Kedua kakak adik inipun akhirnya memutuskan untuk mencari makanan disekitar
rumah dan mereka mencari di belang rumah yang masih ada tumbuan puarnasi,
mereka kumpulkan puarnasi itu untuk mereka makan berdua. Dan merekapun mencari
bengkarung /kadal juga untuk mereka makan, setelah terkumpul mereka makan
puarnasi dan bengkarung tadi dan perut mereka sudah terisi dan mereka berdua
pulang ke rumah. Hal yang tidak terdugapun terjadi sang bapak dan ibu mereka marah
dengan mengatakan kalau mereka berdua memakan ikan hasil bubunya,”” kalian telah
memakan ikan hasil bubu bapak” mereka menjawab” tidak, tidak kami tidak memakan
ikan itu pak. Tapi sang bapak bersikeras mengatakan kalau kedua anaknya memakan
ikan hasil bubunya dengan melihat ada sisa sisik di bibir kedua anaknya,”” ini buktinya
ada sisik ikan di bibir kalian mau mengelak apa lagi kalian” sang kakak menjawab pak
ini bukan sisik ikan tadi saya dan adik memakan bengkarung dan puar nasi yang kami
cari di belakan rumhah, tapi sang bapak tidak peduli dan tidak percaya, dan akhirnya
sang bapak mengusir mereka,” pegi kalian dari rumah ini, kalian tidak boleh lagi tinggal
di sini.
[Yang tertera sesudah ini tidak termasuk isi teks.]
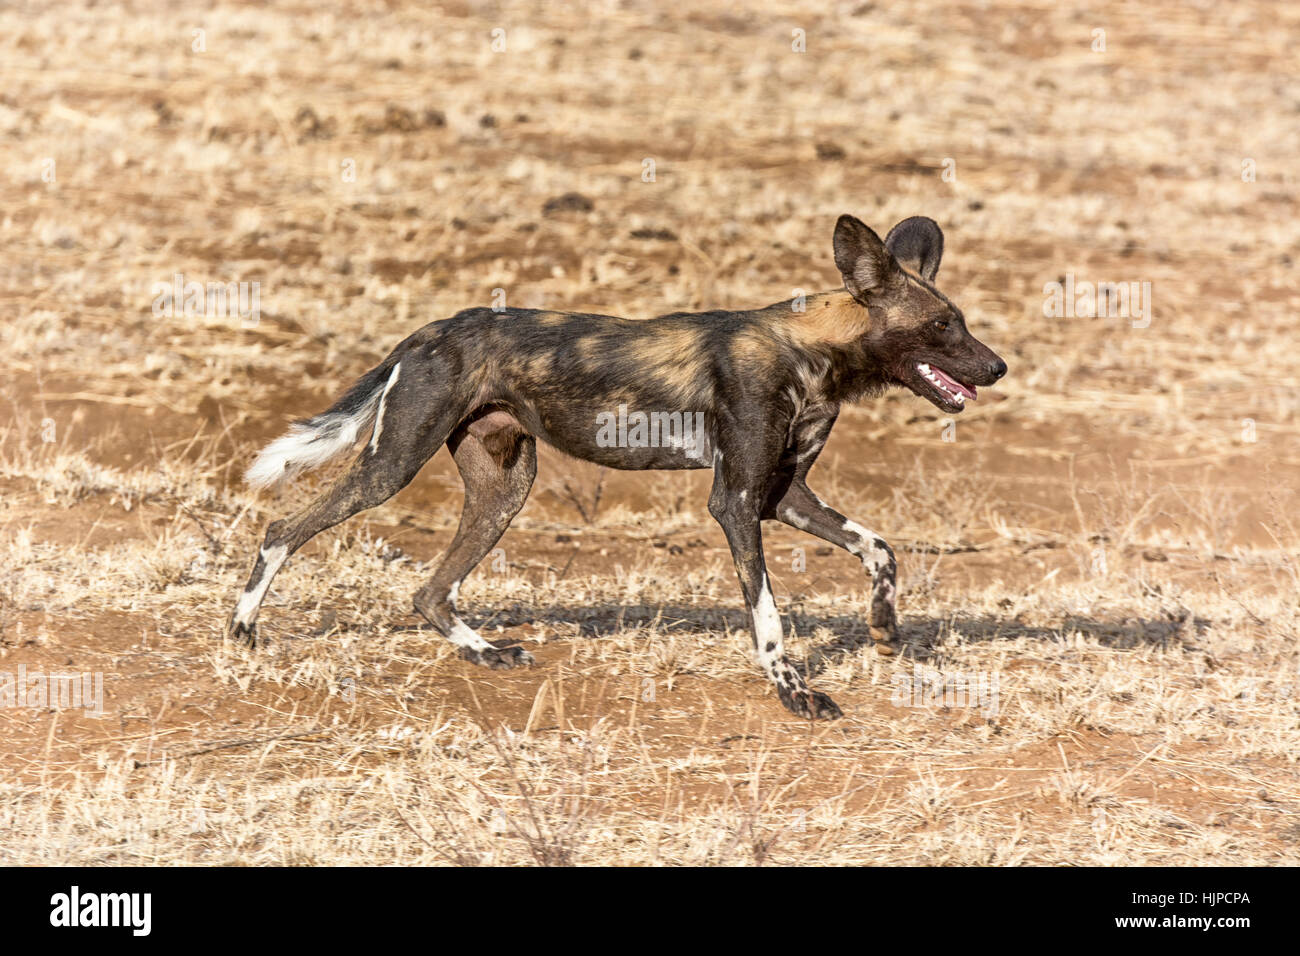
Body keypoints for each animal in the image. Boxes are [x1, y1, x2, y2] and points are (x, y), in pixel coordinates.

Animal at [228, 214, 1008, 717]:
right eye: (943, 325)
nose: (998, 366)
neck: (814, 353)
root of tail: (428, 330)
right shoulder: (738, 503)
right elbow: (768, 615)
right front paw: (793, 692)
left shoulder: (783, 497)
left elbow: (881, 549)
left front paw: (884, 628)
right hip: (391, 468)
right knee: (281, 528)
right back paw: (242, 632)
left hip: (504, 491)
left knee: (429, 591)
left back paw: (485, 653)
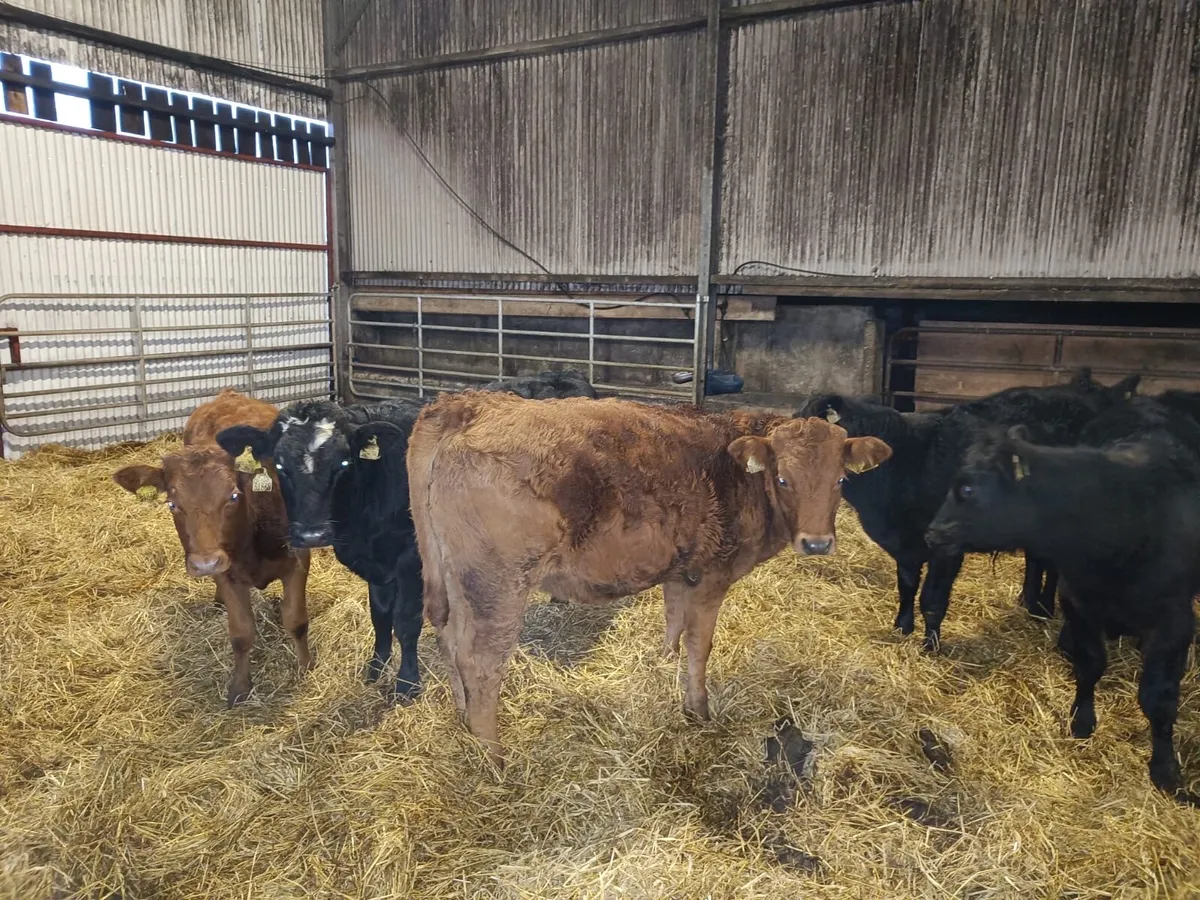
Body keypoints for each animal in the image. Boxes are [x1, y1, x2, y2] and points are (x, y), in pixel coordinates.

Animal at [112, 389, 313, 706]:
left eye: (233, 496)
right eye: (172, 504)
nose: (205, 563)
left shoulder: (298, 559)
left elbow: (296, 620)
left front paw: (306, 668)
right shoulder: (227, 571)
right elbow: (241, 633)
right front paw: (240, 687)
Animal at [212, 369, 599, 702]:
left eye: (343, 463)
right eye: (279, 466)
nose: (311, 534)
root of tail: (567, 375)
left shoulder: (411, 560)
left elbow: (406, 622)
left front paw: (407, 683)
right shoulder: (375, 564)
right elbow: (380, 616)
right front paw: (376, 667)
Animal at [407, 392, 893, 762]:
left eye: (841, 481)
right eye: (783, 478)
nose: (817, 543)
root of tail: (469, 404)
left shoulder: (681, 569)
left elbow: (673, 621)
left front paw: (661, 663)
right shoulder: (713, 574)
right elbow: (699, 646)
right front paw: (698, 710)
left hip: (449, 576)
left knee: (447, 635)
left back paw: (462, 721)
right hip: (497, 584)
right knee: (480, 662)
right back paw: (493, 758)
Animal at [799, 370, 1139, 650]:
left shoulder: (945, 546)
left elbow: (932, 599)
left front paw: (930, 647)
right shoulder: (905, 545)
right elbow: (906, 586)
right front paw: (902, 628)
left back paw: (1044, 608)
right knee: (1036, 558)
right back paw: (1029, 601)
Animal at [925, 417, 1200, 804]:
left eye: (967, 488)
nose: (932, 534)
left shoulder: (1174, 621)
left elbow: (1158, 698)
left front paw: (1166, 771)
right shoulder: (1078, 602)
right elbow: (1089, 665)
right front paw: (1081, 722)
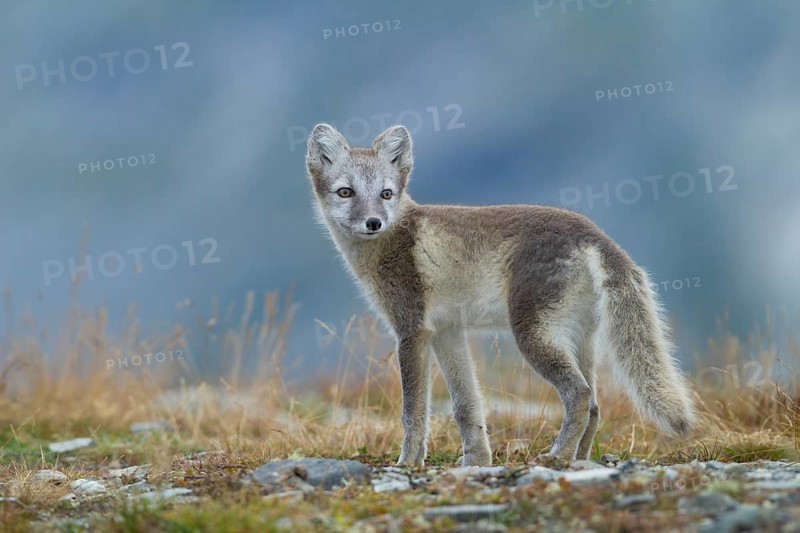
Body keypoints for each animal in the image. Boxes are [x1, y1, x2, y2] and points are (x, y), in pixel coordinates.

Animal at [305, 123, 696, 466]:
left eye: (386, 194)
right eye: (345, 192)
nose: (374, 223)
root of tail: (597, 236)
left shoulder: (411, 331)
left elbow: (413, 412)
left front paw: (407, 462)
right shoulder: (447, 333)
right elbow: (466, 406)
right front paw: (477, 460)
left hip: (534, 334)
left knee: (580, 394)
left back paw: (557, 457)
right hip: (578, 339)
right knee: (596, 406)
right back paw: (579, 459)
Kedua kakak adik inipun berpelukan dan pergi meninggalkan rumah dan mereka
pergi kebelakang rumah dan di belakan rumah ada sebua batu besar , dan
diambilnyalah berberapa ruas bambu, dan kedua kakak adik inipun duduk ditas batutu
itu.

Sambil duduk kedua kakak adik ini berkata” hetak-hentak batu seniting tinggi-tinggi
bumbung seruas, mak sama bak jahat makan puar nasi disangkah nasi sisik
bengkarung disangkah ikan sambil mengetakan bambu tadi, tiba-tiba batu tersebut
meninggi,kemabali lagi mereka mengucapkan itu” hetak-hentak batu seniting tinggi-
tinggi bumbung seruas, mak sama bak jahat makan puar nasi disangkah nasi sisik
bengkarung disangkah ikan sambil mengetakan bambu. Dan itu dilakukan berkali-kali
sampai akhirnya batu tersebut sudah sampai ke pintu langit, di pintu langit mereka
ditanya sama seekor burung piti” hai kalian berdua mengapa ada di sini, mereka
menajwab” kami diusir bapak sama ibu jadi kami mau tinggal di langit maukah kamu
membatu kami untuk melobangi pintu langit, asng burung pipitpun berkata baiklah saya
akan mematuk langit dingan paru saya, walaupun paru saya kecil, dan kembali ada
burung yang agak besar dari burung pipit menghampiri mereka dan bertanya.” Hai
mengapa kalian berdua ada di sini dan merka menjawab kami dusir bapak sama ibu
dari rumah maukah kamu menolong kami untu mematuk pintu langit, baiklah saya akan
mematuk pintu langit dengan paruh saya tapi kalian juga belum bisa masuk karena
paruh saya tidak terlalu besar, kedua kakak adik ini berkata tidak apa-apa kami
berterimakasih karena kamu sudah mau menolong kami. Begitulah seternya, sampai
akhirnya datanglang seekor burung garuda dengan kepala tujuh menghampiri mereka
dan bertanya,” hai kalian mengapa ada di sini, mereka menjawab kalau mereka diusir
dari rumah dan maukah engkau menolong kami untuk membuatkan kami pintu agar
kami bisa tinggal di langit, dan burung garuda kepala tujuhpun membantu dan mematuk
langit deng ketujuh paruhnya dan alhasil mereka berdua bisa masuk ke langit dan
mereka mengucapkan terimakasih kepada burung garuda,” terimakasih burung garuda
engkau telah menolong kami sehingga kami bisa masuk ke langit. Dan akhirnya kedua
kakak adik inipun tinggal di langit, ibu sama bapaknya menyesali apa yang mereka
lakukan kepada kedua anaknya. Tapi penyesalan sudah terlambat, mereka kehilangan
kedua anaknya hanya karena keegohan sang orang tua. Dan sampai saat inidesa
tersebut dinamakan pintu langit, karena memang tempatnya yang tinggi dibadingkan
dengan desa-desa lain di Bengkulu selatan.